As I moved from draft to draft, however, I realised I had an unusual opportunity: these gay parents might be the only gay parents some of my readers would ever get to know. Yes, Alison Bechdel wrote about her gay father in her classic memoir, Fun Home; sure, Cameron and Mitchell raised their daughter Lily in Modern Family. But fiction offers something, a kind of living truth, that neither autobiography nor sitcom can access in the same way. This representation may seem even more crucial now to many LGBTQ people in the United States, where I live, who feel threatened by the rhetoric and actions of the new Trump Administration.

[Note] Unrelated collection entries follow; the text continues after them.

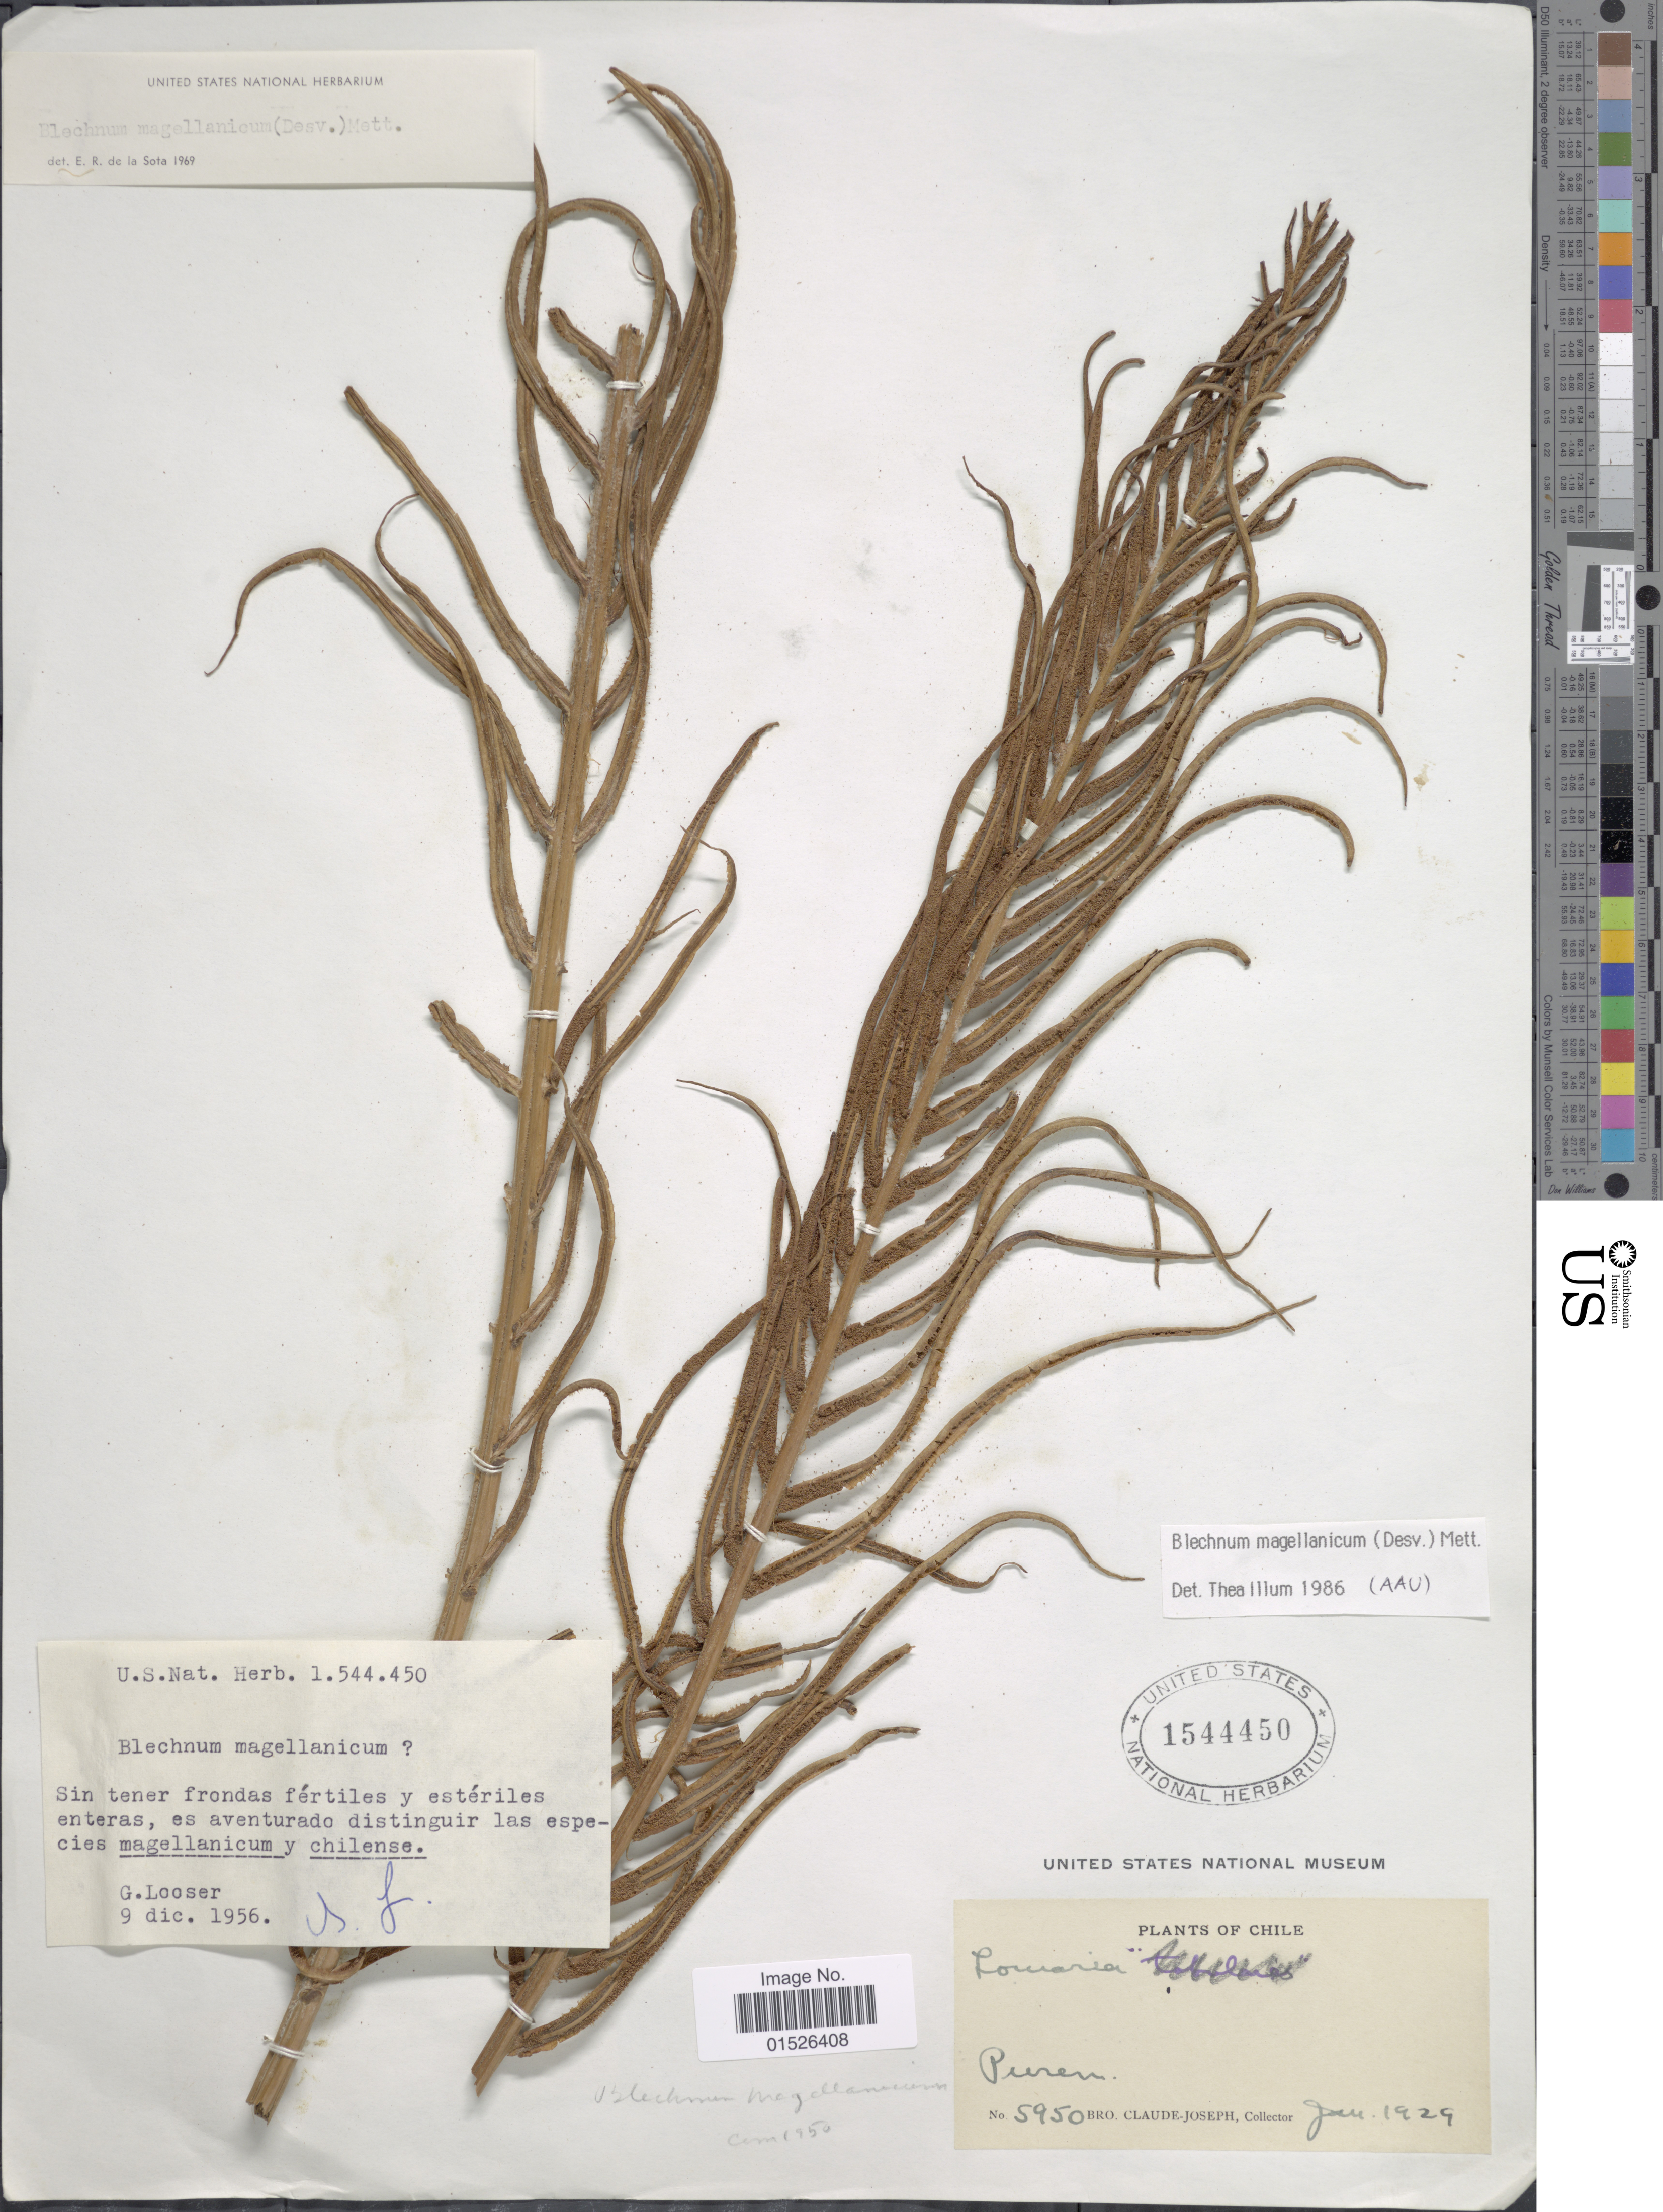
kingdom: Plantae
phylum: Tracheophyta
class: Polypodiopsida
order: Polypodiales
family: Blechnaceae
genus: Blechnum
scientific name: Blechnum magellanicum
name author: Mett.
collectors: Bro. Claude-Joseph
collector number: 5950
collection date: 1929-01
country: Chile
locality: Puren.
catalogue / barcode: US 1544450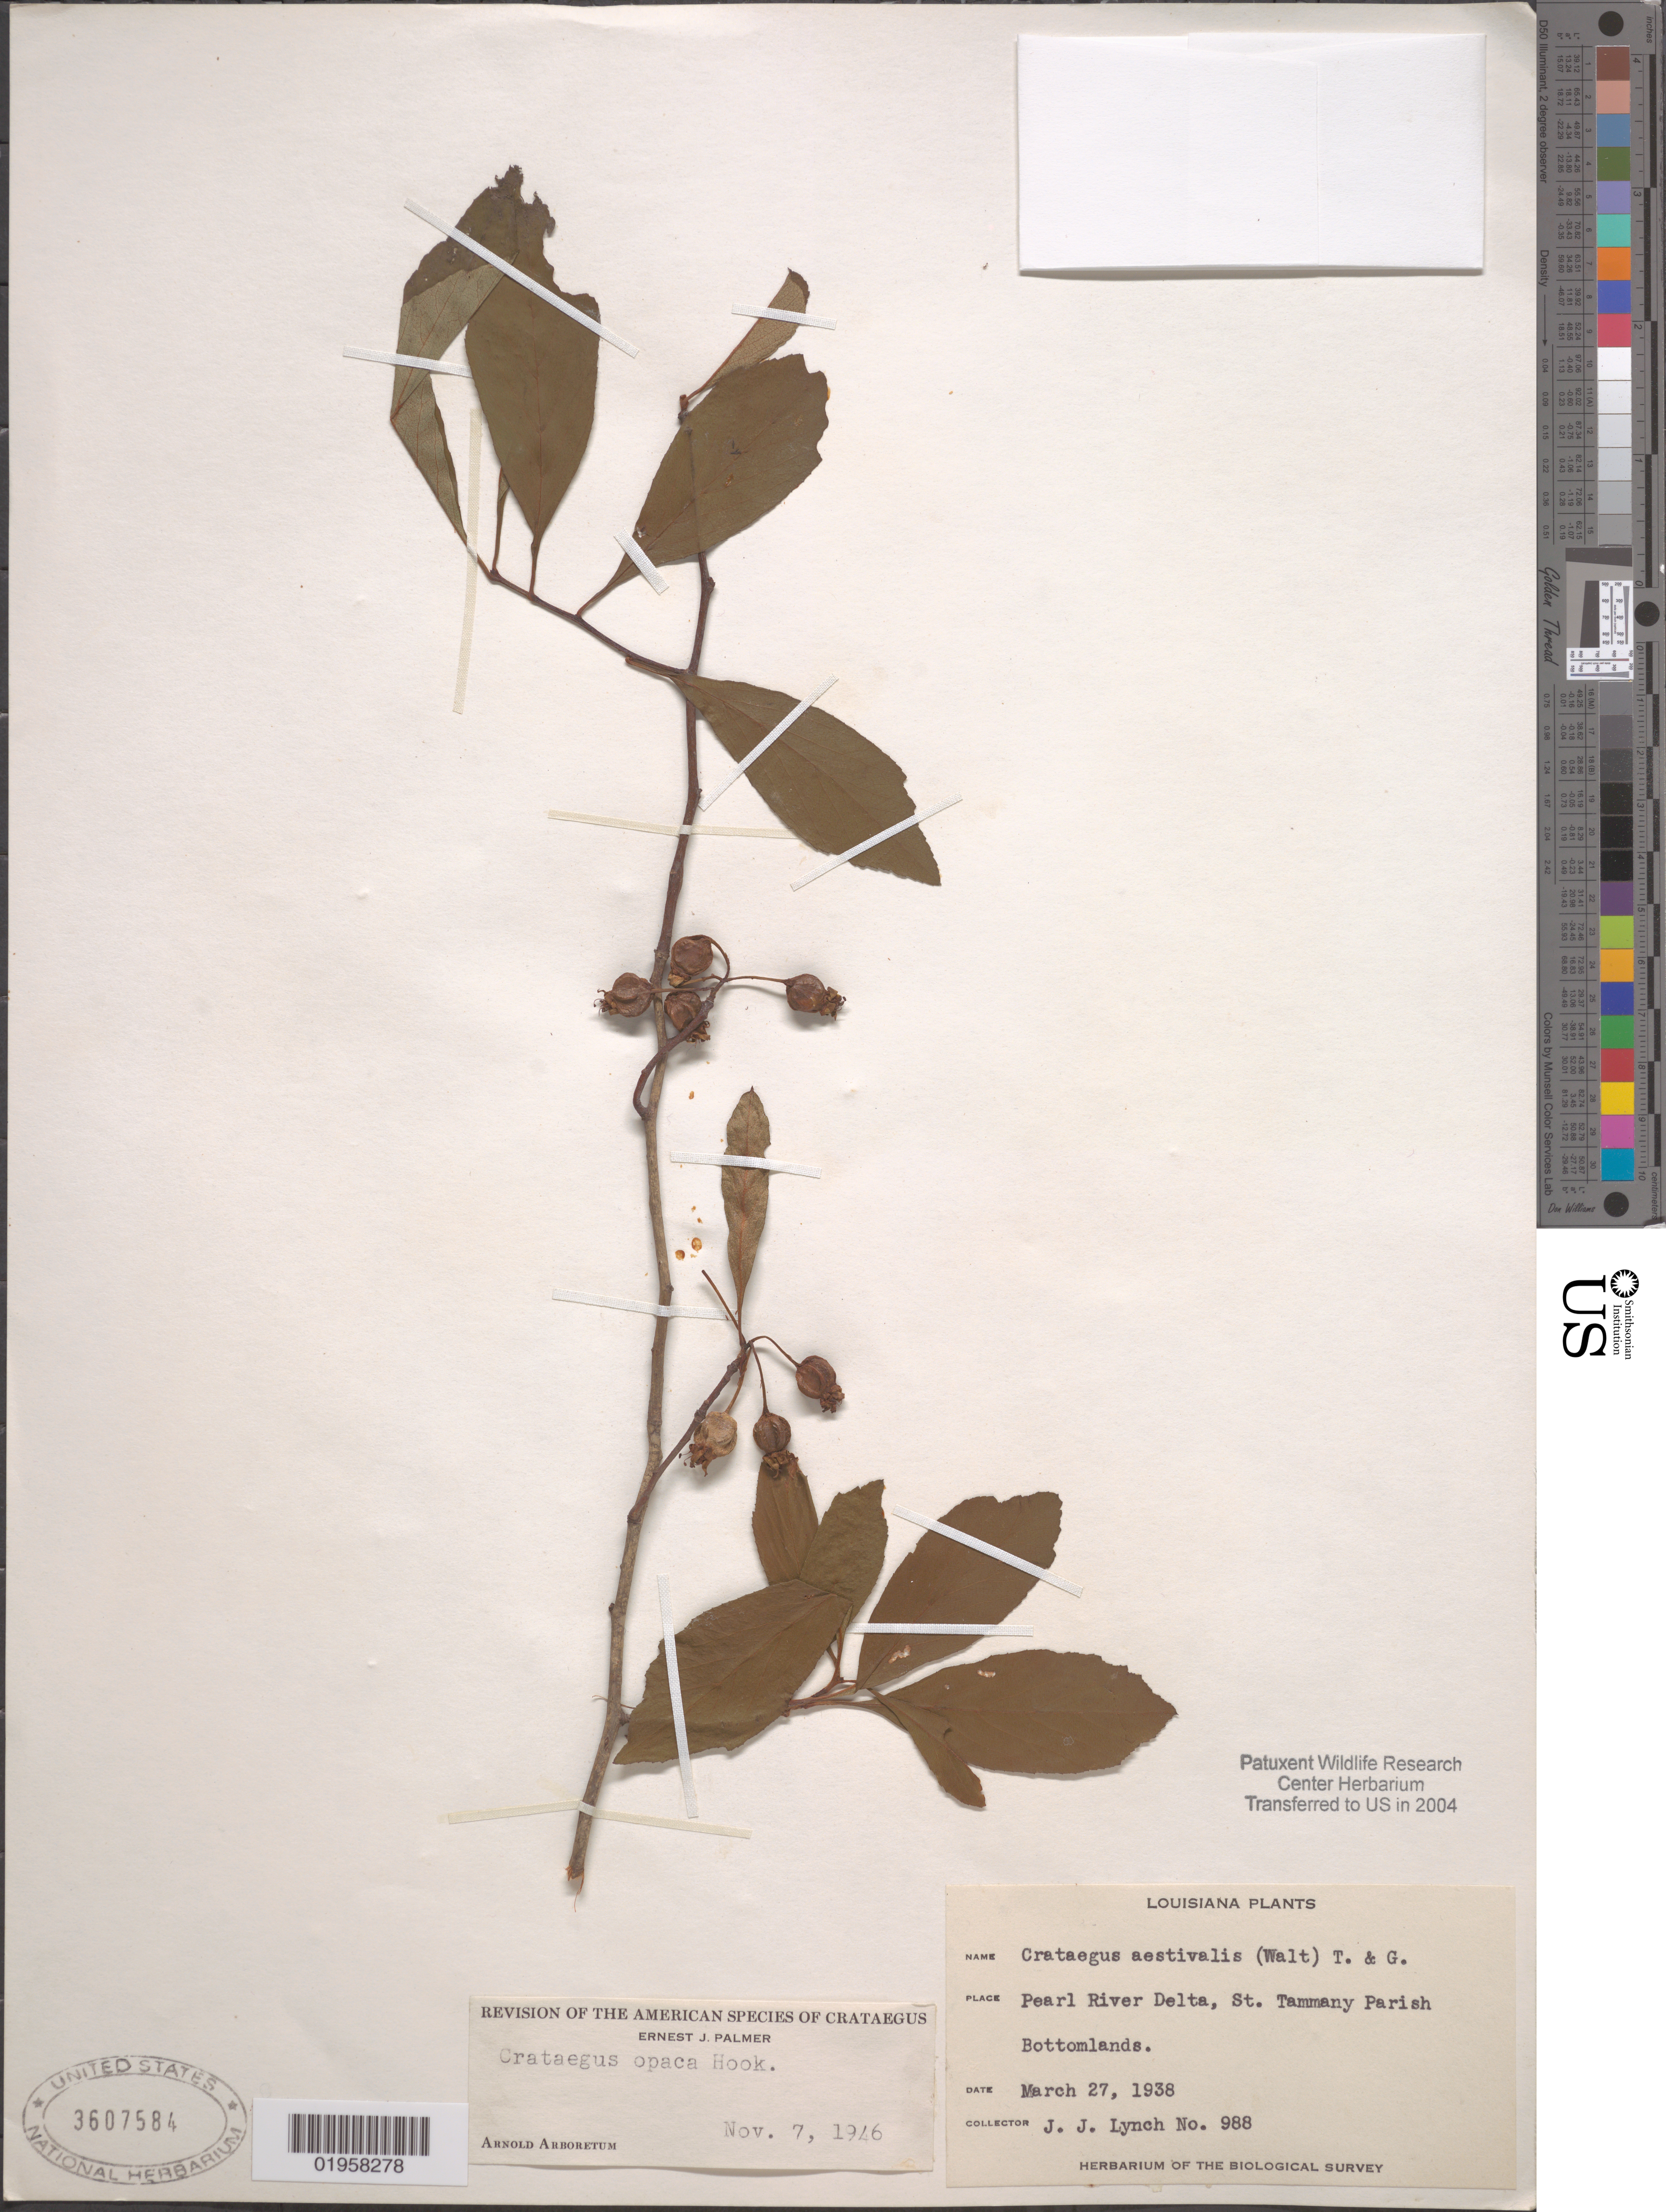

I am a reporter at The New York Times, where I cover books, so I can’t talk about my own politics in public. But regardless of what I think personally, I am in a position to introduce a gay family that, I hope, reflects real life and all the attendant love and chaos you’d find in any household with young kids.
Writing about young kids is hard. Like anyone else in a good book, they have their own agendas and temperaments, but the way they see the world and what they’re looking for is kid-specific. Adult lives might be falling apart around them, but kids still want to know if dinosaurs wore shoes or how the chicken on their plate died and if it hurt. They’re really not all that concerned about what’s going on in Mommy’s life — even if what’s going on in Mommy’s life is crucial to the plot — because when they’re little, they’re only dimly aware that Mommy is a person at all. What makes kids a challenge to get right is also what can make them such a vivid presence in a novel. They are shocks of light and surprise, completely themselves, unhindered by societal norms.
How to Sleep at Night follows four interconnected people. There’s a woman who’s become a stay-at-home mom by accident and feels like an accessory in her husband’s life. There’s a woman whose career is her entire world, but it’s a job she’s come to dread and resent. And then there are two men who are married; one is liberal, one is conservative, and as the book begins, the conservative decides to run for office.